What Research Reveals About Parental consideration
Remember that parenting crash cycle? The frustration of strategies that work one day but fail the next?
In a recent study (2022), researchers Joussemet and Grolnick analyzed decades of parenting research and found that, despite coming from completely different scientific traditions, the parenting dimensions that support healthy development – whether called ‘sensitivity,’ ‘responsiveness,’ or ‘autonomy support’ – seemed to share something fundamental that gets to the root of understanding and connecting with our children. They called it “parental consideration” – consistently taking our child’s viewpoint and experience into account.
This wasn’t just another parenting technique, but rather a way to describe, using a unifying concept, the various “ways of being” with our children that can actually support them, both in the moment, and long term.
The research shows that parental consideration works across cultures, ages, and contexts because it honors something fundamental about how children develop.
As the researchers explain: “When parents notice their children’s signals and accurately interpret them before responding by considering whatever needs to be taken into account (child’s emotion, state, capacity, interest, and opinion) children’s adjustment is facilitated.”

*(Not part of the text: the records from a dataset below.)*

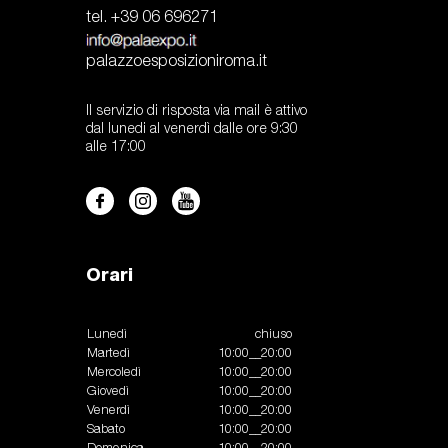
tel. +39 06 696271
palazzoesposizioniroma.it
Il servizio di risposta via mail è attivo
dal lunedi al venerdì dalle ore 9:30
alle 17:00
Orari
Lunedì
chiuso
Martedì
10:00__20:00
Mercoledì
10:00__20:00
Giovedì
10:00__20:00
Venerdì
10:00__20:00
Sabato
10:00__20:00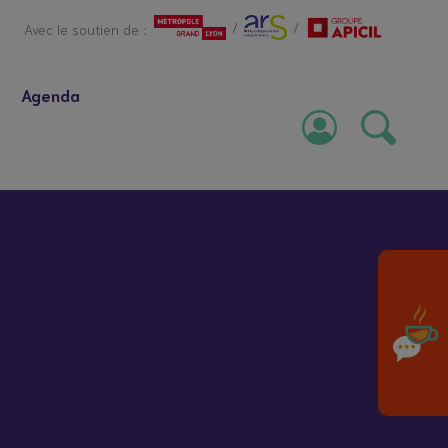
/
/
Avec le soutien de :
Agenda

You can see this follows a natural sequence: Notice → Interpret → Respond
This isn’t about perfect parenting, specific techniques, or having all the answers. It’s about developing a different way of thinking – one that starts with curiosity about our children’s experience rather than judgment about their (and our!) behavior.
Your child’s behavior is information. Learning to notice and read that information accurately can transform how you’re able to respond to it.